Помимо этого, еще была часть, связанная с искусственным интеллектом— с 2017 года это моя основная область экспертизы, поэтому кроме использования носимой электроники в контексте киберсопротивления, мы поговорили про критический подход к искусственному интеллекту. Мне в последнее время стало супер-интересно исследовать нейросетевые предвзятости и искажения (biases) через генерацию абстрактных понятий, которые нейросеть репрезентирует через визуальный образ, на уровне контекста, ощущения, впечатления, соединяя порой казалось бы несочетаемые языки, и производя глитчи. Как AI в визуальном пытается выражать нечто принципиально не сводимое к визуальности. Мы эту область поисследовали с участниками воркшопа: сгенерировали объекты на основе абстрактных промптов и напечатали на 3D принтере кастомные части их значков.
— С чего стоит начинать молодым медиахудожни: цам?

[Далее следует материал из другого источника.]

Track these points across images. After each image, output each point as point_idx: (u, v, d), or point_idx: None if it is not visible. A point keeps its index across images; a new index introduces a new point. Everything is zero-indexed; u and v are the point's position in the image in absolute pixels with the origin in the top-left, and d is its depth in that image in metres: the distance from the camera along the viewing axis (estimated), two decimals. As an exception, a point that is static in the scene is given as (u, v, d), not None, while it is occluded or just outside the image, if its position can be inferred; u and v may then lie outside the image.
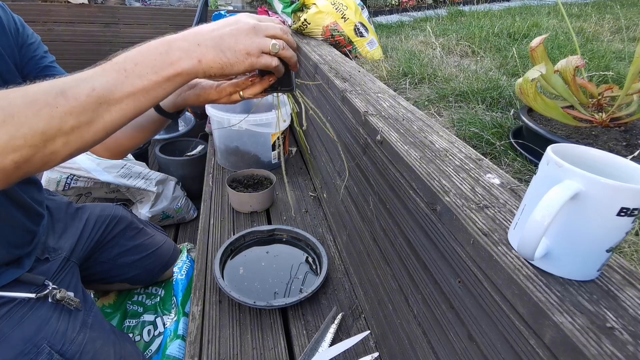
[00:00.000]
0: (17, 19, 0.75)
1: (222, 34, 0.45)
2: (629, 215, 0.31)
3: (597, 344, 0.29)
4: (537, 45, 0.77)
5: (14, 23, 0.74)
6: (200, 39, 0.45)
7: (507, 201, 0.47)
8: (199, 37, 0.45)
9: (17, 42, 0.74)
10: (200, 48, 0.45)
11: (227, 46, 0.45)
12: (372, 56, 1.61)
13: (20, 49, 0.75)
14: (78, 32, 2.82)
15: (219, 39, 0.45)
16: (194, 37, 0.45)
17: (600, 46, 1.57)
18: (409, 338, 0.60)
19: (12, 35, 0.73)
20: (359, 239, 0.82)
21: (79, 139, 0.42)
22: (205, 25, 0.47)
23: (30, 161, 0.40)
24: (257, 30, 0.47)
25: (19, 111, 0.39)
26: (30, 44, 0.76)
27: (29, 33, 0.77)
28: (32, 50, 0.77)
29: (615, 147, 0.73)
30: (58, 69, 0.81)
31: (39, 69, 0.78)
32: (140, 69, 0.44)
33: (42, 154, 0.41)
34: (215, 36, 0.45)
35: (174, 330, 0.99)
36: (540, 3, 3.15)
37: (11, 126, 0.38)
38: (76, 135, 0.42)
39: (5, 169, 0.39)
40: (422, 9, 3.41)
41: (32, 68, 0.77)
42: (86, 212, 1.00)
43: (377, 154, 0.71)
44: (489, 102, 1.10)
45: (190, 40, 0.45)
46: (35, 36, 0.79)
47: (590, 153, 0.37)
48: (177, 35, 0.46)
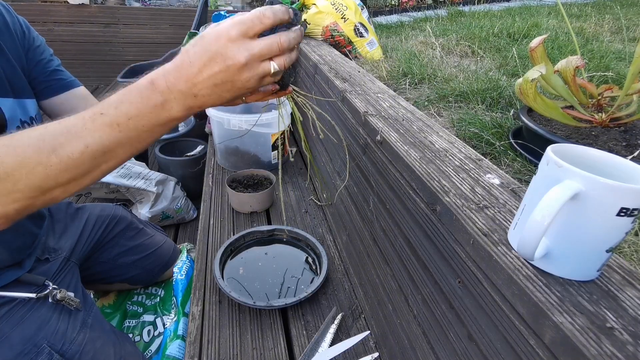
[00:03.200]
0: (22, 21, 0.75)
1: (216, 82, 0.41)
2: (629, 216, 0.31)
3: (597, 344, 0.29)
4: (537, 45, 0.77)
5: (20, 26, 0.74)
6: (196, 90, 0.41)
7: (507, 201, 0.47)
8: (194, 88, 0.41)
9: (23, 45, 0.74)
10: (197, 99, 0.42)
11: (225, 89, 0.42)
12: (372, 56, 1.61)
13: (27, 53, 0.75)
14: (78, 32, 2.82)
15: (214, 87, 0.41)
16: (189, 87, 0.41)
17: (600, 46, 1.57)
18: (408, 338, 0.60)
19: (18, 37, 0.72)
20: (358, 239, 0.82)
21: (77, 186, 0.44)
22: (192, 58, 0.41)
23: (30, 207, 0.42)
24: (250, 65, 0.41)
25: (13, 170, 0.39)
26: (36, 47, 0.76)
27: (34, 36, 0.77)
28: (39, 54, 0.76)
29: (615, 147, 0.73)
30: (65, 73, 0.81)
31: (47, 73, 0.78)
32: (135, 123, 0.41)
33: (41, 201, 0.42)
34: (210, 85, 0.41)
35: (174, 330, 0.99)
36: (540, 3, 3.15)
37: (8, 183, 0.39)
38: (74, 185, 0.43)
39: (7, 215, 0.42)
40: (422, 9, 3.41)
41: (39, 72, 0.77)
42: (86, 212, 1.00)
43: (376, 154, 0.71)
44: (488, 102, 1.10)
45: (185, 92, 0.41)
46: (40, 39, 0.79)
47: (590, 153, 0.37)
48: (169, 80, 0.41)
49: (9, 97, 0.68)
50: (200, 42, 0.41)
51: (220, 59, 0.40)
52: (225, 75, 0.41)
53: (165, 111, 0.42)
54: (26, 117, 0.71)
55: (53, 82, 0.79)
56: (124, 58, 2.90)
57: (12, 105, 0.68)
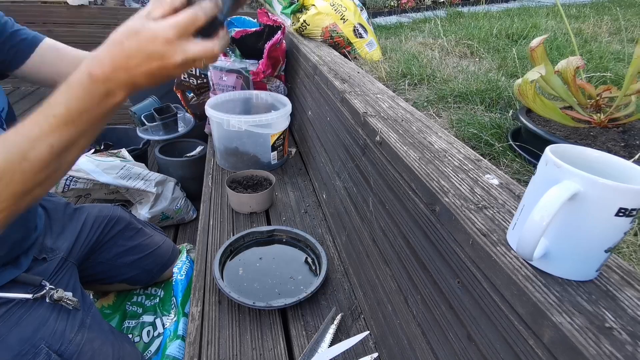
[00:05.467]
0: None
1: (154, 73, 0.44)
2: (628, 216, 0.31)
3: (596, 344, 0.29)
4: (537, 45, 0.77)
5: None
6: (135, 79, 0.44)
7: (506, 202, 0.47)
8: (134, 77, 0.44)
9: None
10: (136, 86, 0.45)
11: (161, 77, 0.45)
12: (371, 57, 1.62)
13: None
14: (78, 33, 2.82)
15: (151, 76, 0.44)
16: (128, 76, 0.44)
17: (598, 47, 1.57)
18: (408, 338, 0.60)
19: None
20: (358, 240, 0.82)
21: (54, 181, 0.48)
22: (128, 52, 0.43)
23: (16, 212, 0.46)
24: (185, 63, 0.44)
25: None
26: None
27: None
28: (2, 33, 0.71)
29: (614, 147, 0.73)
30: (24, 30, 0.74)
31: (6, 39, 0.72)
32: (88, 116, 0.45)
33: (25, 202, 0.46)
34: (148, 75, 0.44)
35: (174, 330, 0.99)
36: (539, 4, 3.16)
37: None
38: (50, 181, 0.47)
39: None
40: (421, 10, 3.42)
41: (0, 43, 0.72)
42: (84, 212, 1.00)
43: (376, 155, 0.71)
44: (487, 103, 1.10)
45: (126, 80, 0.44)
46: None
47: (589, 153, 0.37)
48: (106, 72, 0.43)
49: None
50: (135, 38, 0.42)
51: (157, 57, 0.43)
52: (162, 70, 0.44)
53: (111, 99, 0.45)
54: None
55: (16, 47, 0.73)
56: (124, 59, 2.90)
57: None
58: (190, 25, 0.43)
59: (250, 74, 1.46)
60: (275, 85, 1.54)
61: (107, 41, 0.44)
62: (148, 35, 0.42)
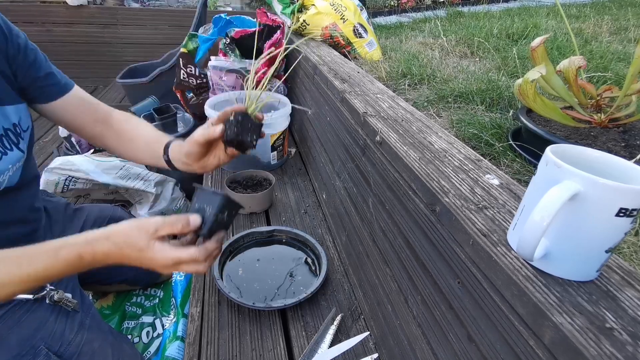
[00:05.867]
0: (3, 24, 0.69)
1: (141, 264, 0.55)
2: (628, 216, 0.31)
3: (597, 345, 0.29)
4: (538, 45, 0.77)
5: (1, 31, 0.68)
6: (125, 262, 0.55)
7: (506, 202, 0.47)
8: (118, 262, 0.55)
9: (6, 51, 0.69)
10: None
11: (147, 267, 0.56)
12: (371, 57, 1.61)
13: (11, 58, 0.70)
14: (77, 33, 2.82)
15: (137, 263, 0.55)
16: (113, 262, 0.55)
17: (599, 47, 1.57)
18: (408, 339, 0.60)
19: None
20: (358, 240, 0.82)
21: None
22: (123, 252, 0.54)
23: None
24: (168, 266, 0.56)
25: None
26: (23, 52, 0.72)
27: (20, 41, 0.71)
28: (26, 59, 0.72)
29: (614, 147, 0.73)
30: (56, 76, 0.77)
31: (37, 78, 0.74)
32: (58, 277, 0.55)
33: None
34: (134, 263, 0.55)
35: (173, 331, 0.99)
36: (539, 4, 3.16)
37: None
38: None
39: None
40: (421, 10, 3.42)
41: (28, 78, 0.73)
42: (84, 213, 1.00)
43: (376, 155, 0.71)
44: (488, 103, 1.10)
45: (110, 263, 0.55)
46: (29, 43, 0.73)
47: (589, 154, 0.37)
48: (96, 259, 0.54)
49: None
50: (136, 252, 0.54)
51: (148, 266, 0.55)
52: (148, 265, 0.55)
53: (86, 268, 0.55)
54: (8, 124, 0.69)
55: (46, 89, 0.76)
56: (123, 59, 2.89)
57: None
58: (189, 260, 0.55)
59: (249, 74, 1.46)
60: (274, 85, 1.54)
61: (107, 235, 0.54)
62: (149, 256, 0.54)
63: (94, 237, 0.54)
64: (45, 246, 0.53)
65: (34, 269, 0.52)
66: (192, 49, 1.67)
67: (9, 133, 0.69)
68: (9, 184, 0.70)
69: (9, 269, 0.51)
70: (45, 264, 0.52)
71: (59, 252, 0.52)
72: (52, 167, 1.35)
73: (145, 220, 0.55)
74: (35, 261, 0.52)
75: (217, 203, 0.57)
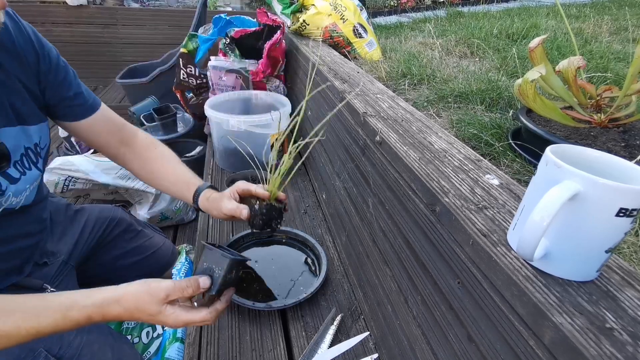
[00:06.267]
0: (37, 43, 0.68)
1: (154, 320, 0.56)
2: (628, 216, 0.31)
3: (597, 345, 0.29)
4: (537, 45, 0.77)
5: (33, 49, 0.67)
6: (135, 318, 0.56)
7: (506, 202, 0.47)
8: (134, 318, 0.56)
9: (37, 69, 0.69)
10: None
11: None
12: (371, 57, 1.61)
13: (40, 76, 0.70)
14: (77, 33, 2.82)
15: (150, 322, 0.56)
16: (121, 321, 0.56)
17: (599, 47, 1.57)
18: (408, 339, 0.60)
19: (28, 62, 0.67)
20: (358, 240, 0.82)
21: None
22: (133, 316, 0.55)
23: None
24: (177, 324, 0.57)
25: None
26: (54, 70, 0.71)
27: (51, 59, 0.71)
28: (55, 78, 0.72)
29: (614, 147, 0.73)
30: (84, 96, 0.77)
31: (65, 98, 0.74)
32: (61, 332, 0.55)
33: None
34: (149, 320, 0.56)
35: (173, 333, 0.99)
36: (539, 4, 3.16)
37: None
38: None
39: None
40: (421, 10, 3.42)
41: (56, 97, 0.73)
42: (85, 214, 1.00)
43: (376, 155, 0.71)
44: (488, 103, 1.10)
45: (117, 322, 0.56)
46: (60, 61, 0.73)
47: (589, 154, 0.37)
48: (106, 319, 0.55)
49: (13, 125, 0.65)
50: (146, 316, 0.55)
51: (158, 322, 0.56)
52: (158, 324, 0.56)
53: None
54: (30, 143, 0.69)
55: (73, 109, 0.76)
56: (123, 59, 2.90)
57: (16, 133, 0.65)
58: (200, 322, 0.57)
59: (249, 74, 1.46)
60: (274, 85, 1.54)
61: (118, 299, 0.54)
62: (160, 319, 0.55)
63: (105, 300, 0.54)
64: (54, 303, 0.53)
65: (43, 326, 0.52)
66: (192, 49, 1.68)
67: (29, 152, 0.69)
68: (26, 202, 0.71)
69: (17, 323, 0.51)
70: (55, 323, 0.52)
71: (68, 313, 0.53)
72: (52, 167, 1.35)
73: (156, 285, 0.55)
74: (44, 318, 0.52)
75: (226, 265, 0.58)
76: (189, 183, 0.82)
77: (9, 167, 0.64)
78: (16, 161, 0.66)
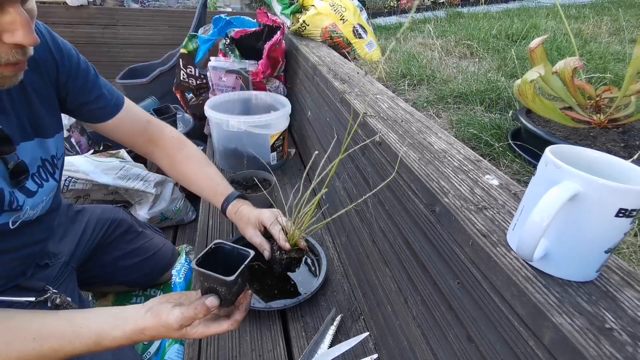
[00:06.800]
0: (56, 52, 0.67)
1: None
2: (628, 216, 0.31)
3: (596, 345, 0.29)
4: (536, 46, 0.77)
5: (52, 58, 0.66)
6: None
7: (505, 202, 0.47)
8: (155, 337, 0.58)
9: (57, 79, 0.68)
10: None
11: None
12: (371, 58, 1.62)
13: (61, 84, 0.69)
14: (77, 33, 2.82)
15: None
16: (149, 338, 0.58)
17: (598, 48, 1.57)
18: (408, 339, 0.60)
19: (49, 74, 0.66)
20: (357, 241, 0.82)
21: None
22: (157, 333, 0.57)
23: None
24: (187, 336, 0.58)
25: None
26: (74, 76, 0.70)
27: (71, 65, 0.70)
28: (76, 83, 0.71)
29: (614, 148, 0.73)
30: (106, 98, 0.76)
31: (87, 103, 0.73)
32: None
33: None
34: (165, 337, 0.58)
35: (173, 332, 0.99)
36: (539, 5, 3.16)
37: None
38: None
39: None
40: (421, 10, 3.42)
41: (78, 102, 0.73)
42: (86, 215, 1.00)
43: (375, 155, 0.71)
44: (487, 103, 1.10)
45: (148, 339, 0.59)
46: (81, 64, 0.72)
47: (589, 154, 0.37)
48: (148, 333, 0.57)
49: (30, 139, 0.64)
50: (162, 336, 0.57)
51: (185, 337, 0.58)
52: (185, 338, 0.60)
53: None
54: (47, 155, 0.68)
55: (96, 112, 0.75)
56: (123, 59, 2.90)
57: (33, 146, 0.65)
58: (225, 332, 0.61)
59: (249, 74, 1.46)
60: (274, 86, 1.54)
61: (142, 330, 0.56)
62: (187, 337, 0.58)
63: (133, 333, 0.56)
64: (85, 331, 0.55)
65: (77, 351, 0.55)
66: (192, 50, 1.68)
67: (46, 164, 0.69)
68: (41, 213, 0.71)
69: (53, 347, 0.54)
70: (87, 349, 0.55)
71: (101, 342, 0.55)
72: (52, 168, 1.35)
73: (166, 318, 0.55)
74: (78, 345, 0.55)
75: (226, 286, 0.56)
76: (217, 192, 0.85)
77: (27, 180, 0.64)
78: (33, 174, 0.65)
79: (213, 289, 0.57)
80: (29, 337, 0.53)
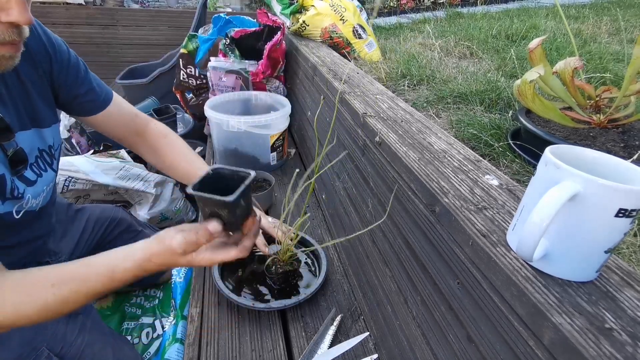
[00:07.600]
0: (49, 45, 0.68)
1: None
2: (627, 216, 0.31)
3: (596, 345, 0.29)
4: (536, 46, 0.77)
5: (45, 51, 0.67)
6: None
7: (505, 202, 0.47)
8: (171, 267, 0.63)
9: (50, 71, 0.69)
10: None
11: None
12: (371, 58, 1.62)
13: (53, 77, 0.70)
14: (77, 33, 2.82)
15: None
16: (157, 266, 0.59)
17: (598, 48, 1.57)
18: (408, 339, 0.60)
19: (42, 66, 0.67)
20: (357, 241, 0.82)
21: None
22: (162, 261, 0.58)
23: None
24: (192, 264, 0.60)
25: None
26: (65, 69, 0.71)
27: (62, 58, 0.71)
28: (67, 77, 0.72)
29: (613, 148, 0.73)
30: (96, 92, 0.77)
31: (78, 95, 0.75)
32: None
33: None
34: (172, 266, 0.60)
35: (172, 334, 0.99)
36: (538, 5, 3.16)
37: None
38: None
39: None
40: (421, 10, 3.42)
41: (69, 95, 0.74)
42: (86, 213, 1.00)
43: (375, 156, 0.71)
44: (487, 103, 1.10)
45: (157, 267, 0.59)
46: (71, 58, 0.73)
47: (588, 154, 0.37)
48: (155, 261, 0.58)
49: (27, 129, 0.66)
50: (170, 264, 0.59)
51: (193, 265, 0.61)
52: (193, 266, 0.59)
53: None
54: (44, 145, 0.69)
55: (86, 105, 0.77)
56: (123, 59, 2.90)
57: (31, 136, 0.66)
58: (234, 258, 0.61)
59: (249, 74, 1.46)
60: (274, 86, 1.54)
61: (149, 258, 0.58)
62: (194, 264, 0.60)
63: (143, 259, 0.58)
64: (99, 267, 0.58)
65: (95, 288, 0.57)
66: (192, 50, 1.68)
67: (44, 154, 0.70)
68: (43, 203, 0.72)
69: (73, 290, 0.56)
70: (103, 286, 0.57)
71: (114, 276, 0.57)
72: (52, 168, 1.35)
73: (169, 243, 0.56)
74: (93, 283, 0.57)
75: (228, 209, 0.54)
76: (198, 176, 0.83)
77: (26, 169, 0.65)
78: (31, 163, 0.67)
79: (215, 214, 0.55)
80: (48, 284, 0.54)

— Знаешь, я люблю шутить, что среди художников процент бездарностей выше, чем среди представителей других профессий, потому что многие начинают заниматься искусством, руководствуясь амбициями, желанием славы, денег, статуса, вот этого всего. И еще, пожалуй, ради какого-то романтического ореола в стиле «я художник, я так вижу», желания поставить себя выше нормисов, и здесь опять все крутится вокруг эго. Хотя в медиа-арте таких людей гораздо меньше, чем в клэссик контемпорари — среди нас скорее гики, фрики, отбитые персоны с нишевыми интересами. Это достаточно небольшое коммьюнити, даже в рамках мира. И большинство занимается медиа-артом из-за пассионарности, интереса к технологиям и любви к экспериментам. Поэтому для начала молодой художни: це стоит понять, в чем ее реальная мотивация, страсть. Я всегда говорю своим студент: кам: важно докопаться до того, что вас на самом деле интересует. Это кстати, сложнее, чем кажется.

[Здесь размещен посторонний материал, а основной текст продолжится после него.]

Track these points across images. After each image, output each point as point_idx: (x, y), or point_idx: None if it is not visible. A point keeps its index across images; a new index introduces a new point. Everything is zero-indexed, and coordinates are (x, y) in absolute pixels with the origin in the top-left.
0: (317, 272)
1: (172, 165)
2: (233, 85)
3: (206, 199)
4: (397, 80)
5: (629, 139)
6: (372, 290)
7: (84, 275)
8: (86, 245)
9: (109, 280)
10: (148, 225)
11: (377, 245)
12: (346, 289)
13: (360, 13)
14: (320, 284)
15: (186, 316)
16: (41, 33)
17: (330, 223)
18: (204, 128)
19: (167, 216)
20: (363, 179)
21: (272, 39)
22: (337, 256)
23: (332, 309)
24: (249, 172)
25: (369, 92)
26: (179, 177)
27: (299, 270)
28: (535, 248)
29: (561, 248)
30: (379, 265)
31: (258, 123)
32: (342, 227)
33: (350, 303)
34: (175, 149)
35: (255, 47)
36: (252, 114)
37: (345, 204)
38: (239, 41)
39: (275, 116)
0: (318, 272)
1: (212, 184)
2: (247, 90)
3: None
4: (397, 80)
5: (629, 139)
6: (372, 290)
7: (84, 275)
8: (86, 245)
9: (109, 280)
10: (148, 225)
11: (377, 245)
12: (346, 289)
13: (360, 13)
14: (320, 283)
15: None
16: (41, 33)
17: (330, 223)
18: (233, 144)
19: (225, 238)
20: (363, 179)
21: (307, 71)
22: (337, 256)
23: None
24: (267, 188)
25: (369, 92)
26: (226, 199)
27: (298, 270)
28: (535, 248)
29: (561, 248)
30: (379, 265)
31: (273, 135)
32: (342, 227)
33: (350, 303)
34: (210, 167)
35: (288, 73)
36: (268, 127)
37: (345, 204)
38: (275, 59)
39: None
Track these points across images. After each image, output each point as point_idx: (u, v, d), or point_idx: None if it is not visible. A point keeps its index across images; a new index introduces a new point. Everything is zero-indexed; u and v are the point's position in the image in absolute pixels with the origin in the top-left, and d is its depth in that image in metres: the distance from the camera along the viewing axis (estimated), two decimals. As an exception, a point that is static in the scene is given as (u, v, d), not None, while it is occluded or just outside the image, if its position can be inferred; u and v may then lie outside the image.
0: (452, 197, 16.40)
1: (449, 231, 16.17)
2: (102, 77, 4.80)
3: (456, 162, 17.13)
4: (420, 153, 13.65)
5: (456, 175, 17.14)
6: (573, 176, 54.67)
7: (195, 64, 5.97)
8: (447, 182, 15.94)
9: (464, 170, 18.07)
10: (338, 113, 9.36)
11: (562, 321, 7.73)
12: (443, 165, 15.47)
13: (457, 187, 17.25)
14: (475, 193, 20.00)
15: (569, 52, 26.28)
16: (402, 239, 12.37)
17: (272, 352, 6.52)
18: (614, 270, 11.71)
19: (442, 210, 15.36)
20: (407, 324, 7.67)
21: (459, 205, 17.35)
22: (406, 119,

— Расскажи, пожалуйста, еще о рисках, которые нужно учитывать при работе с политическим искусством
— О рисках?
— Да. О рисках.
— Ну, о рисках я не знаю, о рисках лучше не думать. Но знаешь, о чем я вдруг подумала? Ты спрашивала, изменилась ли моя самоидентификация. И я подумала, раз назвалась трикстером, то почему бы активистской не назваться? Так что отныне and on можешь считать меня активисткой.